The original owners of the 15th-century painting, titled Battle on the Banks of a River, were German heirs of the Dresdner Bank, Friedrich “Fritz” Gutmann and his wife Louise, both of whom were killed in concentration camps in Theresienstadt and Auschwitz 1944. Simon Goodman, the Gutmanns’ grandson, told the Guardian that the painting was the artwork his grandfather has ever acquired. Goodman said it was sold by Hitler’s art dealer, Julius Böhler, in a forced liquidation of his relative’s assets in February 1942. Nazi agents placed the Gutmanns on house arrest and stripped the family of its remaining modern art and old masters holdings, including works by Degas, Renoir, Bosch, and Botticelli, at their estate in Bosbeek.

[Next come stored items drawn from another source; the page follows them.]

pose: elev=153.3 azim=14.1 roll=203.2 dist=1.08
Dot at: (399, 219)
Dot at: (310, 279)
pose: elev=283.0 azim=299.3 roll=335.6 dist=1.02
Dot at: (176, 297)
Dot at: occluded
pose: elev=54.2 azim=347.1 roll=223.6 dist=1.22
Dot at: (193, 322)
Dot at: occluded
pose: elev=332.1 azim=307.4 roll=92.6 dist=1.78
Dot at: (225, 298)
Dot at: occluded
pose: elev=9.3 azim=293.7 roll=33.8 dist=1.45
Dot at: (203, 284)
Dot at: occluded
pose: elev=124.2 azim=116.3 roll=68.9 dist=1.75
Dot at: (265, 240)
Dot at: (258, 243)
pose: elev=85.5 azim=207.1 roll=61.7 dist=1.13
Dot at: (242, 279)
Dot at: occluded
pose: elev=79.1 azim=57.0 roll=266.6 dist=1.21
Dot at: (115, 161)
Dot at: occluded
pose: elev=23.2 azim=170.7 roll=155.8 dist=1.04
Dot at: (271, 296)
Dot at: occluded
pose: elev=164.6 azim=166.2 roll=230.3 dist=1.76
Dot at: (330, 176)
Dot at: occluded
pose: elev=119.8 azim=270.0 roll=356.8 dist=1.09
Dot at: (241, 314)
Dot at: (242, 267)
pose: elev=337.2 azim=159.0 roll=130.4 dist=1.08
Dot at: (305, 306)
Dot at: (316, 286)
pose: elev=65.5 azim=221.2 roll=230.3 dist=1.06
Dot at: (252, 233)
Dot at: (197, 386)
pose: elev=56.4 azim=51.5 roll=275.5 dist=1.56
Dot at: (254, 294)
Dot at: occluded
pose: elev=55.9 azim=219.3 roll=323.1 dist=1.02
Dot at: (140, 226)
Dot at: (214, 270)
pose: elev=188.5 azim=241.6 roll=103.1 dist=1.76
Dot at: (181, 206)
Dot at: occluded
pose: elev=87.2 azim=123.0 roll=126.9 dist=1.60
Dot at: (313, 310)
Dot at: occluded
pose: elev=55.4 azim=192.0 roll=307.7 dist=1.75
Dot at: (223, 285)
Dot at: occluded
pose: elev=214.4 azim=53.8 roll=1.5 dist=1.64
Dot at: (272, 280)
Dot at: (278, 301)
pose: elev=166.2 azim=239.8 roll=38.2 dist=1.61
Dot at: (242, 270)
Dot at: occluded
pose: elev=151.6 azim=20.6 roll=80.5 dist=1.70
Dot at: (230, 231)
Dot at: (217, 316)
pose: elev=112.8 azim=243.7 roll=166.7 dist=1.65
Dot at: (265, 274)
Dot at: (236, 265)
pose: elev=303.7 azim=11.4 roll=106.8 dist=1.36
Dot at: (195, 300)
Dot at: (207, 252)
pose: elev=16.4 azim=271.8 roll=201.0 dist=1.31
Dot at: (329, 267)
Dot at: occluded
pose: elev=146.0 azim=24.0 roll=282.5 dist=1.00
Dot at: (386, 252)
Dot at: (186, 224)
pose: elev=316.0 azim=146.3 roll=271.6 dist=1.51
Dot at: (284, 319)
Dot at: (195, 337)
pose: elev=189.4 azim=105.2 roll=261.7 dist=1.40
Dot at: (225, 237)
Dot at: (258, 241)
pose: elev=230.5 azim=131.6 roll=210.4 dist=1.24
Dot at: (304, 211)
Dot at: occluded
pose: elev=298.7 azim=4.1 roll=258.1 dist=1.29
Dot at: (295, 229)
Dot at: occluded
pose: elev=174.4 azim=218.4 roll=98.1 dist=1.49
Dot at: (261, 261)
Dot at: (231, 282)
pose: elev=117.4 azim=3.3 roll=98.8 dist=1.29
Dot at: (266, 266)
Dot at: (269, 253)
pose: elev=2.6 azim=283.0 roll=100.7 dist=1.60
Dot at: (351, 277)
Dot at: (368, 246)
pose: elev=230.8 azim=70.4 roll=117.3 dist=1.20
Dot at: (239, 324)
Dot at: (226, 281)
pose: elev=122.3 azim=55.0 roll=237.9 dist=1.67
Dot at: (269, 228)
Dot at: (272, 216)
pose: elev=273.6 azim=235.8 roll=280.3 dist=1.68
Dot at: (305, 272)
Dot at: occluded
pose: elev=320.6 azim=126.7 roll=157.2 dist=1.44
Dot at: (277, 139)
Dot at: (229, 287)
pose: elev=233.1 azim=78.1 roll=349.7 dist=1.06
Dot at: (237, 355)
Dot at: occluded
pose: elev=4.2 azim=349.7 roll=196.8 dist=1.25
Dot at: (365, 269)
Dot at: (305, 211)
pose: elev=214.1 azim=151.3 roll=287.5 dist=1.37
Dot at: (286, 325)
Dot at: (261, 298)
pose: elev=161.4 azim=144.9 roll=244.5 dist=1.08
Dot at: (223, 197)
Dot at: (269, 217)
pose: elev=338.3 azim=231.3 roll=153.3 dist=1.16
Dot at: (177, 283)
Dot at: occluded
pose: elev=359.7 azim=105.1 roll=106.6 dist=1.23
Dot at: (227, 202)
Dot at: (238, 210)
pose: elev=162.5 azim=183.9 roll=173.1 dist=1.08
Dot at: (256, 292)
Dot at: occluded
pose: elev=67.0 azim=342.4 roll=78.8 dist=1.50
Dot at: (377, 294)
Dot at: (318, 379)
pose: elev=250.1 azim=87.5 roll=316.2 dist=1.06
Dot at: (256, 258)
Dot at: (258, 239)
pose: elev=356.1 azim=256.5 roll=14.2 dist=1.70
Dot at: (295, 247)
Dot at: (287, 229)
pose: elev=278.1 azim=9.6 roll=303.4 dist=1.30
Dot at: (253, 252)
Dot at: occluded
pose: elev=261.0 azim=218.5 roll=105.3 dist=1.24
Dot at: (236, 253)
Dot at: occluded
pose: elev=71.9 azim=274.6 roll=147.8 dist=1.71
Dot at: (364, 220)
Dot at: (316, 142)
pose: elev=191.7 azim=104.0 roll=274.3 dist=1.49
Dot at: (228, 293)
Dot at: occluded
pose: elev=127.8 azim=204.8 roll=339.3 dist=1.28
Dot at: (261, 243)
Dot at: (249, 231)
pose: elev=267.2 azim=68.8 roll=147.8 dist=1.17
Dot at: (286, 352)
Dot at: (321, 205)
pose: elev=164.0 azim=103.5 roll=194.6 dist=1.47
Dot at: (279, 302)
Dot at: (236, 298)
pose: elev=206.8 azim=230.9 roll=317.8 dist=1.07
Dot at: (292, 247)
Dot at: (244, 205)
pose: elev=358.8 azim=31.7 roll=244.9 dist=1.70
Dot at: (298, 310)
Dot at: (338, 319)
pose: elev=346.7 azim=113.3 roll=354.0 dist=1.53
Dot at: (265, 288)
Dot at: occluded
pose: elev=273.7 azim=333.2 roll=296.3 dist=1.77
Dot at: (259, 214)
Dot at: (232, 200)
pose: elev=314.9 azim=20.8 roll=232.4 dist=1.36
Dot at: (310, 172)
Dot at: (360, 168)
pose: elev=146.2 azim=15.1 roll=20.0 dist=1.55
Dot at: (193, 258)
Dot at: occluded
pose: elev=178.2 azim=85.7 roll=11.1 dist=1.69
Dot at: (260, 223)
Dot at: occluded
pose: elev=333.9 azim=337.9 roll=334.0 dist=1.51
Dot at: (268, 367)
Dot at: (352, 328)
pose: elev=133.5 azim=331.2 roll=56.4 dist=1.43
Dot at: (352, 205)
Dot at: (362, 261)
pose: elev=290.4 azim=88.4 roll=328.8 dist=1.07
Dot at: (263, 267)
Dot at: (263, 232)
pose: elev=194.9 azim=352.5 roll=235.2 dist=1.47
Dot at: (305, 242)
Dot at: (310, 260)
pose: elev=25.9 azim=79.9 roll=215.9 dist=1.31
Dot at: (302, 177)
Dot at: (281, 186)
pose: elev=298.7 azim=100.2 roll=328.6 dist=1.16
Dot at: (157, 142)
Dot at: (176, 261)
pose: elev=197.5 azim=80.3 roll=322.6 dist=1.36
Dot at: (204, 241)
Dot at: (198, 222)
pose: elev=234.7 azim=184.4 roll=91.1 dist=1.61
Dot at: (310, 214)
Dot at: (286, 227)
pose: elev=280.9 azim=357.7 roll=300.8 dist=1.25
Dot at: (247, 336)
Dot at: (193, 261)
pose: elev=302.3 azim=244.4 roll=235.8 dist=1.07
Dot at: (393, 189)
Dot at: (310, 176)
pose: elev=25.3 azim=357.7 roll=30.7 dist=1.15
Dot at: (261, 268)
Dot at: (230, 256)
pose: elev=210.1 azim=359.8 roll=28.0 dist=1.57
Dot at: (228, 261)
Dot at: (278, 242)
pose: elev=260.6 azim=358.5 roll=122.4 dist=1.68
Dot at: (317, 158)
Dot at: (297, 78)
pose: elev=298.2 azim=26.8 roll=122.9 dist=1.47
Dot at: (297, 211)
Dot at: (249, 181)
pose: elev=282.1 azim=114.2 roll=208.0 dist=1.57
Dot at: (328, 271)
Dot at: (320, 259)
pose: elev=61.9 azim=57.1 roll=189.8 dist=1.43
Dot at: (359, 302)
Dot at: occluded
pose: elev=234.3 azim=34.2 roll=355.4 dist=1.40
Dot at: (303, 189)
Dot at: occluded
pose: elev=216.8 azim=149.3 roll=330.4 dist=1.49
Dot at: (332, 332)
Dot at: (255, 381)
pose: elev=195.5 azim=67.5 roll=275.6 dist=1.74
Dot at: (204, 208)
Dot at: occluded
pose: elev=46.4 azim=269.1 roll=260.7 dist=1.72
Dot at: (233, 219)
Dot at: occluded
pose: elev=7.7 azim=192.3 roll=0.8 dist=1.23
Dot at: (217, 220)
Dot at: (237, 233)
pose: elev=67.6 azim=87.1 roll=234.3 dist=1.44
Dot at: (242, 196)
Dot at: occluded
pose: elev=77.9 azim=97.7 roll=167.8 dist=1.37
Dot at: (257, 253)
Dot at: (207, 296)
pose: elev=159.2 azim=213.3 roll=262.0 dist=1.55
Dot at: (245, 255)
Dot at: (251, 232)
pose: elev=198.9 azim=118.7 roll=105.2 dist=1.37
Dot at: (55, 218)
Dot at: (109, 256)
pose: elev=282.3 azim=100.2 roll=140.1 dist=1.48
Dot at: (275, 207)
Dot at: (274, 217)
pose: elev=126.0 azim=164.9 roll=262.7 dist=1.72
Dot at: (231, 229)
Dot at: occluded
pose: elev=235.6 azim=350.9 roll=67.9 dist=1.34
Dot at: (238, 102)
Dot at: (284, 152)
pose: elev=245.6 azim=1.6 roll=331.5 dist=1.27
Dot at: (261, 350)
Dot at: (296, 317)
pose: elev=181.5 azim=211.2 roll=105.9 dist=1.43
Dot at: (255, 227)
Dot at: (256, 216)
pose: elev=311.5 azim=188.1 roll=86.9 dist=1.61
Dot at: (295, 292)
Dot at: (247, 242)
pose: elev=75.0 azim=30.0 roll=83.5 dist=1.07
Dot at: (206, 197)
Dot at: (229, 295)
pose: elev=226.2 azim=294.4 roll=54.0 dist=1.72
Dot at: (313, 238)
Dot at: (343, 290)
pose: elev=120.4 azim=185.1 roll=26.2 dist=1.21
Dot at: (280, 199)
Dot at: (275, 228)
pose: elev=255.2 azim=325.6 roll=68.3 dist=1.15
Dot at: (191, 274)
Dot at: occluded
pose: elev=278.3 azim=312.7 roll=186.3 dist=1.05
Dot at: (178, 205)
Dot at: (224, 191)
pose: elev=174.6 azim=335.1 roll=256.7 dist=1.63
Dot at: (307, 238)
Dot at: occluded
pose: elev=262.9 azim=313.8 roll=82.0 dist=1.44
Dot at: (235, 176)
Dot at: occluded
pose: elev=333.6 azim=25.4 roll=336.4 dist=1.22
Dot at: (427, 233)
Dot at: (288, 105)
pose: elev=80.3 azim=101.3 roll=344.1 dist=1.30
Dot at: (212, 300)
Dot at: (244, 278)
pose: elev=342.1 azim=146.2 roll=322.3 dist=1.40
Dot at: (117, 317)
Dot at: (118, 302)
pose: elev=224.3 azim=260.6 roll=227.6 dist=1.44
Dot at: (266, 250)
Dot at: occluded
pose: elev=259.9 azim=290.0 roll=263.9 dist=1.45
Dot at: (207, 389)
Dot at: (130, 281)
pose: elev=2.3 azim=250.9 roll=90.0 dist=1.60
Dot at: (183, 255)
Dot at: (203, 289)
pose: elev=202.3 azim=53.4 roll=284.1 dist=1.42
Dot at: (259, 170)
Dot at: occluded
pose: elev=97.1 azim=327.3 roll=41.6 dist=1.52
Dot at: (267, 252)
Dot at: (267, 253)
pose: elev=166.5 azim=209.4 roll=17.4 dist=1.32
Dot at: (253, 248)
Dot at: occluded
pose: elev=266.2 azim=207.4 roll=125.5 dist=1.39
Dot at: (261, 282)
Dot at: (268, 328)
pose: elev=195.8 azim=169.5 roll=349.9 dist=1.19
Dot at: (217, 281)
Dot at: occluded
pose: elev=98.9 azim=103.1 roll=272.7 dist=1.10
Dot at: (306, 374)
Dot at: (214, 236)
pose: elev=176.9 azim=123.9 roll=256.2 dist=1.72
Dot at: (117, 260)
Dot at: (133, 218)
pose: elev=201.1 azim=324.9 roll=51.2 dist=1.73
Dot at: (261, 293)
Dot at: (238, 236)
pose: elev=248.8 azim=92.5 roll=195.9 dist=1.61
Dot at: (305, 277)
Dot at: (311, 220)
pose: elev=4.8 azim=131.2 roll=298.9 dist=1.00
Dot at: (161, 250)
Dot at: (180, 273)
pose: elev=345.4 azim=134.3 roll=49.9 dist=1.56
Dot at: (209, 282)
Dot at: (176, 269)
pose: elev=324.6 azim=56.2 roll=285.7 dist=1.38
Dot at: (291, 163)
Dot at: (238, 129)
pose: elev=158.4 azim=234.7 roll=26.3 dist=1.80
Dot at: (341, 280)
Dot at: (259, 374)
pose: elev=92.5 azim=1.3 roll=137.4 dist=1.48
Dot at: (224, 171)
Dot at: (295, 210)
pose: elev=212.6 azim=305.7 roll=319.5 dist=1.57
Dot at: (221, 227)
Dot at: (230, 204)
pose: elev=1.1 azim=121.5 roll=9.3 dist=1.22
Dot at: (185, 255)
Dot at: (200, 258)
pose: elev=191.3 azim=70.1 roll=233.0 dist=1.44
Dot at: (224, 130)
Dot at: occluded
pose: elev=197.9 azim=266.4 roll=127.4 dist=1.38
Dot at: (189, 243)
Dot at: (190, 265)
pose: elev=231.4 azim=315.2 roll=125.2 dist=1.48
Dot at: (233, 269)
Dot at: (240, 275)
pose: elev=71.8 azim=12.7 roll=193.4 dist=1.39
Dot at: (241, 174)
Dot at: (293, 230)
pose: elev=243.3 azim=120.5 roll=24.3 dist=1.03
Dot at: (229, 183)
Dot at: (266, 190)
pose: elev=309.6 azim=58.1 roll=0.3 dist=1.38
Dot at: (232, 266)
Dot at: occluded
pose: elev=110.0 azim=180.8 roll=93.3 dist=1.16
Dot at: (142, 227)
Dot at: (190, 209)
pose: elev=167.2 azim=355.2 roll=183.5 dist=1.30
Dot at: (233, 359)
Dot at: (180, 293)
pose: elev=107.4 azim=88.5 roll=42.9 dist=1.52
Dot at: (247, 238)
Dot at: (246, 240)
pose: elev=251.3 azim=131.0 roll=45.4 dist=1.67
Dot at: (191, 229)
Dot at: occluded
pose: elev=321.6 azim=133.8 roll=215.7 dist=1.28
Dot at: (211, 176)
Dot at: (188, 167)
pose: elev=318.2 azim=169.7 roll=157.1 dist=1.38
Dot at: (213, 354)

Years after the wartime sale, in 1957, Milanese dealer Arturo Basi sold the work to an Italian family that has held the painting for decades. Sotheby’s then liaised between that family and the Gutmanns’ heirs, resulting in a settlement agreement between them that allowed the sale to take place on Tuesday.
Experts at Sotheby’s said that the painting is an example of Uccello’s signature style. “His great interest in the use and development of linear perspective exemplifies the spirit of enquiry that characterizes the ‘rebirth’ of painting in Tuscany in the 15th Century,” Alexander Bell, co-chairman of Sotheby’s Old Master paintings department, said in a statement to Art Market Monitor. “This current work, Battle on the Banks of a River, originally formed part of a cassone—a magnificently decorated marriage chest that would likely have been given as a dowry.” Bell noted it is the only example by the artist of its kind to come to market. The work carries an estimated value of £600,000–£800,000 ($772,500–$1.03 million).
The Uccello work is listed in the German Lost Art Foundation registry. Measuring 20 inches tall by 67 inches wide, the tempera and gold painting features two warring armies separated by a river in a pre-battle scene. The Florentine panel was last exhibited publicly at Amsterdam’s Stedelijk Museum in 1934 while in Gutmann’s collection, and to his purchase of the work in 1921, the work was last auctioned at the Hôtel Drouot house in Paris in March 1918 from the collection of Gauthier Villiers.
Goodman, the author of the 2015 book The Orpheus Clock, has been chronicling his quest to recover his family’s stolen art and has led a number of high-profile recoveries from his grandparent’s collection over the past three decades. In 1998, a settlement between the Gutmann heirs and the Art Institute of Chicago led to restored ownership of Edgar Degas’s Paysage Avec Fumée de Cheminées (Landscape With Smokestacks), which currently resides in the museum’s permanent collection. In 2010, the Zimmerli Art Museum at Rutgers returned a rare 16th-century portrait by German painter Hans Baldung Grien to the Gutmann heirs, who then sold it at Christie’s in 2011 for $218,500. Another work restituted to the Gutmman heirs, Lucas Cranach the Elder’s Portrait of John Frederick I, Elector of Saxony, sold at Christie’s in an Old Masters auction in April 2018 for $7.7 million, at more than 7 times its pre-sale low estimate of $1 million. The sale proceeds for the Uccello painting will be distributed among the Gutmann heirs and the consigning Italian family, Goodman told the Guardian.